▶ [Textauszug]
····················

Nach Abschluss Ihrer Ausbildung im Theater ging es schnell auch in den Film. War das Zufall oder von langer Hand geplant?

Wagner: Das war nicht mein erstes Ziel. Ich wollte erst mal ein paar Jahre im Theater bleiben, um das Gelernte zu festigen. Anfangs habe ich ein bisschen nebenher fürs Fernsehen gearbeitet. Richtig begonnen habe ich dann mit dem Film, als ich nicht mehr an ein Schauspielhaus gebunden war, da das Theater immer sehr langfristig plant und sich Engagements überschnitten hätten. Insofern bin ich in den Film so reingerutscht, aber mag es sehr.

Wo liegt der Unterschied zwischen Filmset und Theaterbühne?

Wagner: Ähnlich ist die Abhängigkeit von einem guten Drehbuch, Kollegen und den Regisseuren. Man ist im Film mehr auf sich zurückgeworfen. Man hat natürlich kein Publikum. Auch wenn beim Dreh viele Leute vom Kameramann bis zum Tonangler um das Set herumstehen, hat man keine wirklichen Zuschauer, die unmittelbar reagieren. Die Szenen sind im Film deutlich kürzer. Da sind drei Minuten pro Szene schon sehr lang. Im Theater bleibt man oft über Stunden in der Figur, steht in direktem Kontakt mit dem Publikum und spürt unmittelbar, ob das Stück gefällt oder nicht. Für mich ist beides sehr interessant.

····················

▶ [Zeilenauszüge]

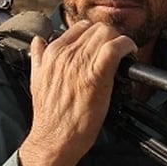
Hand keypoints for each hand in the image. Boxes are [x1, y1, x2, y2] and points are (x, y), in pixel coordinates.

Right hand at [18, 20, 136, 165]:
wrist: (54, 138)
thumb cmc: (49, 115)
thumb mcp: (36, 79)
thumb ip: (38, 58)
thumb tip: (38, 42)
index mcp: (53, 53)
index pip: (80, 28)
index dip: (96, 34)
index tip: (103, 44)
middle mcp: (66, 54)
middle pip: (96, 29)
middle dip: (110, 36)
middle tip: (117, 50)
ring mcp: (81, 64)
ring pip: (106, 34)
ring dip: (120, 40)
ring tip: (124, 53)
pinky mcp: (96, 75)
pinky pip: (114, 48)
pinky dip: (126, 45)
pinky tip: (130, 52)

····················

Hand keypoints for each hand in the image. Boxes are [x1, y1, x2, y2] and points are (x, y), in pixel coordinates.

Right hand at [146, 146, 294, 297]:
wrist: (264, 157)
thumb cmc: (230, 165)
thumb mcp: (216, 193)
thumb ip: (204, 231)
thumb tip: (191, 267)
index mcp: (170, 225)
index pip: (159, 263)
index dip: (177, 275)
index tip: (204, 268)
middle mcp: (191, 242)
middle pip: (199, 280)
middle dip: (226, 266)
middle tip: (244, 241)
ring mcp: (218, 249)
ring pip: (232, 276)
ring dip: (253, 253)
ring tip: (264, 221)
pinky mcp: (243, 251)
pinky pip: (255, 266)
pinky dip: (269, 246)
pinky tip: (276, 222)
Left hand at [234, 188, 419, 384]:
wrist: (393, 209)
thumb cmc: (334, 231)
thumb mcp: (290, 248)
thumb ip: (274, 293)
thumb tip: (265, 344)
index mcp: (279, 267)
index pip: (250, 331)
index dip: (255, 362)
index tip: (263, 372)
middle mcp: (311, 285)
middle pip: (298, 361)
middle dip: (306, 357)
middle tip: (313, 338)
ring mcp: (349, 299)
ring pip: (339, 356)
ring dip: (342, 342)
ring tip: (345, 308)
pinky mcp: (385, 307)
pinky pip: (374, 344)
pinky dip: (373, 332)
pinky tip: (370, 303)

····················

Zählen Sie auf, wovon man laut Wagner im Interview über Film und Theater in beiden Bereichen ähnlich abhängig ist. Die Zeilen stammen aus einer anderen Quelle als das Interview.

Ein gutes Drehbuch, Kollegen und die Regisseure.